## The task
Put every line of the data below into a JSON list of strings, one string per line, leaving out blank lines.
◆ ◆ ◆
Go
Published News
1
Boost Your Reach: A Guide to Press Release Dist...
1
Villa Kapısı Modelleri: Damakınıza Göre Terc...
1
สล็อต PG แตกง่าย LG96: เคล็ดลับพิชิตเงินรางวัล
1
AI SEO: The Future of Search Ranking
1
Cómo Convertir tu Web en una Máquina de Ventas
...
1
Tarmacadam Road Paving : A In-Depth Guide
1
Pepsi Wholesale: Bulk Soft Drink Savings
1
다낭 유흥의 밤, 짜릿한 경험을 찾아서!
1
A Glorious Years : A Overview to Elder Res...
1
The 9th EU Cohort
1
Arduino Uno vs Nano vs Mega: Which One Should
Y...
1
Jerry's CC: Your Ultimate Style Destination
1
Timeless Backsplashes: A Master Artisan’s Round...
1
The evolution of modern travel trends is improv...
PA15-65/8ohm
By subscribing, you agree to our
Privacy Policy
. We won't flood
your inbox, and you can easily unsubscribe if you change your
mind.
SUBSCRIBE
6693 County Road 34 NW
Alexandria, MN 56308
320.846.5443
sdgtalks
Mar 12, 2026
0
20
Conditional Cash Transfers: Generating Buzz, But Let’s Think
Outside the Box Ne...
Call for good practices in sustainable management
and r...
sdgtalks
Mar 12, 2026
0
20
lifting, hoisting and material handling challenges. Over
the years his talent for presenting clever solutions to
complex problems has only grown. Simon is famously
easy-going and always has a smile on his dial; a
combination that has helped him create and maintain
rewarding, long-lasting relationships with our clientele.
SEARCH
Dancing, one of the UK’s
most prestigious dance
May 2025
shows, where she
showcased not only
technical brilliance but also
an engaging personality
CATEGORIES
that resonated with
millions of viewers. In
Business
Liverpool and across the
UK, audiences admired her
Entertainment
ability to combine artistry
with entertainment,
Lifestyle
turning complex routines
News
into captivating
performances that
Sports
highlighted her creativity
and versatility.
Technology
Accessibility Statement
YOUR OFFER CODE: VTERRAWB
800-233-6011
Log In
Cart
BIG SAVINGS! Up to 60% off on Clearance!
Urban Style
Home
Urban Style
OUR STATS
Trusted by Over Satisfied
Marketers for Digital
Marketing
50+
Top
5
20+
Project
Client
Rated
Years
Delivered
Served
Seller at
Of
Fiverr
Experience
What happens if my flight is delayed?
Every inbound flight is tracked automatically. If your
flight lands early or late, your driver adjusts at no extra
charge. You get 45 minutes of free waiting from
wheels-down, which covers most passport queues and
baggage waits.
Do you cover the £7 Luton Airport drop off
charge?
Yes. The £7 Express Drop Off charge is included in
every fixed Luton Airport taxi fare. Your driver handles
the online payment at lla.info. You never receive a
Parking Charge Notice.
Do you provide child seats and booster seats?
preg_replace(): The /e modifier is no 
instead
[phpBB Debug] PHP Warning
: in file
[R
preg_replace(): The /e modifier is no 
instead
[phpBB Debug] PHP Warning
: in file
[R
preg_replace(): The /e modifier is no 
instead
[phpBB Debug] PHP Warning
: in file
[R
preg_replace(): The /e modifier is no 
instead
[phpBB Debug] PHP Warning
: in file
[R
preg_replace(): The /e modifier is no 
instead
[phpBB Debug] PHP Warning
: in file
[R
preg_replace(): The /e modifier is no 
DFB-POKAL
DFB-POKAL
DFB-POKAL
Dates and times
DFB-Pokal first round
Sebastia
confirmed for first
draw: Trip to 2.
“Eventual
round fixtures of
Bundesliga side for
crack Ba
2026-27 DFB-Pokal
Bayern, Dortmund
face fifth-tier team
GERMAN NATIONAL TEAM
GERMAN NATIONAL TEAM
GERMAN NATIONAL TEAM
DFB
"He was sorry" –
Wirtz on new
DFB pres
◆ ◆ ◆
## Output for this task
[
  "Go",
  "Published News",
  "1",
  "Boost Your Reach: A Guide to Press Release Dist...",
  "1",
  "Villa Kapısı Modelleri: Damakınıza Göre Terc...",
  "1",
  "สล็อต PG แตกง่าย LG96: เคล็ดลับพิชิตเงินรางวัล",
  "1",
  "AI SEO: The Future of Search Ranking",
  "1",
  "Cómo Convertir tu Web en una Máquina de Ventas",
  "...",
  "1",
  "Tarmacadam Road Paving : A In-Depth Guide",
  "1",
  "Pepsi Wholesale: Bulk Soft Drink Savings",
  "1",
  "다낭 유흥의 밤, 짜릿한 경험을 찾아서!",
  "1",
  "A Glorious Years : A Overview to Elder Res...",
  "1",
  "The 9th EU Cohort",
  "1",
  "Arduino Uno vs Nano vs Mega: Which One Should",
  "Y...",
  "1",
  "Jerry's CC: Your Ultimate Style Destination",
  "1",
  "Timeless Backsplashes: A Master Artisan’s Round...",
  "1",
  "The evolution of modern travel trends is improv...",
  "PA15-65/8ohm",
  "By subscribing, you agree to our",
  "Privacy Policy",
  ". We won't flood",
  "your inbox, and you can easily unsubscribe if you change your",
  "mind.",
  "SUBSCRIBE",
  "6693 County Road 34 NW",
  "Alexandria, MN 56308",
  "320.846.5443",
  "sdgtalks",
  "Mar 12, 2026",
  "0",
  "20",
  "Conditional Cash Transfers: Generating Buzz, But Let’s Think",
  "Outside the Box Ne...",
  "Call for good practices in sustainable management",
  "and r...",
  "sdgtalks",
  "Mar 12, 2026",
  "0",
  "20",
  "lifting, hoisting and material handling challenges. Over",
  "the years his talent for presenting clever solutions to",
  "complex problems has only grown. Simon is famously",
  "easy-going and always has a smile on his dial; a",
  "combination that has helped him create and maintain",
  "rewarding, long-lasting relationships with our clientele.",
  "SEARCH",
  "Dancing, one of the UK’s",
  "most prestigious dance",
  "May 2025",
  "shows, where she",
  "showcased not only",
  "technical brilliance but also",
  "an engaging personality",
  "CATEGORIES",
  "that resonated with",
  "millions of viewers. In",
  "Business",
  "Liverpool and across the",
  "UK, audiences admired her",
  "Entertainment",
  "ability to combine artistry",
  "with entertainment,",
  "Lifestyle",
  "turning complex routines",
  "News",
  "into captivating",
  "performances that",
  "Sports",
  "highlighted her creativity",
  "and versatility.",
  "Technology",
  "Accessibility Statement",
  "YOUR OFFER CODE: VTERRAWB",
  "800-233-6011",
  "Log In",
  "Cart",
  "BIG SAVINGS! Up to 60% off on Clearance!",
  "Urban Style",
  "Home",
  "Urban Style",
  "OUR STATS",
  "Trusted by Over Satisfied",
  "Marketers for Digital",
  "Marketing",
  "50+",
  "Top",
  "5",
  "20+",
  "Project",
  "Client",
  "Rated",
  "Years",
  "Delivered",
  "Served",
  "Seller at",
  "Of",
  "Fiverr",
  "Experience",
  "What happens if my flight is delayed?",
  "Every inbound flight is tracked automatically. If your",
  "flight lands early or late, your driver adjusts at no extra",
  "charge. You get 45 minutes of free waiting from",
  "wheels-down, which covers most passport queues and",
  "baggage waits.",
  "Do you cover the £7 Luton Airport drop off",
  "charge?",
  "Yes. The £7 Express Drop Off charge is included in",
  "every fixed Luton Airport taxi fare. Your driver handles",
  "the online payment at lla.info. You never receive a",
  "Parking Charge Notice.",
  "Do you provide child seats and booster seats?",
  "preg_replace(): The /e modifier is no ",
  "instead",
  "[phpBB Debug] PHP Warning",
  ": in file",
  "[R",
  "preg_replace(): The /e modifier is no ",
  "instead",
  "[phpBB Debug] PHP Warning",
  ": in file",
  "[R",
  "preg_replace(): The /e modifier is no ",
  "instead",
  "[phpBB Debug] PHP Warning",
  ": in file",
  "[R",
  "preg_replace(): The /e modifier is no ",
  "instead",
  "[phpBB Debug] PHP Warning",
  ": in file",
  "[R",
  "preg_replace(): The /e modifier is no ",
  "instead",
  "[phpBB Debug] PHP Warning",
  ": in file",
  "[R",
  "preg_replace(): The /e modifier is no ",
  "DFB-POKAL",
  "DFB-POKAL",
  "DFB-POKAL",
  "Dates and times",
  "DFB-Pokal first round",
  "Sebastia",
  "confirmed for first",
  "draw: Trip to 2.",
  "“Eventual",
  "round fixtures of",
  "Bundesliga side for",
  "crack Ba",
  "2026-27 DFB-Pokal",
  "Bayern, Dortmund",
  "face fifth-tier team",
  "GERMAN NATIONAL TEAM",
  "GERMAN NATIONAL TEAM",
  "GERMAN NATIONAL TEAM",
  "DFB",
  "\"He was sorry\" –",
  "Wirtz on new",
  "DFB pres"
]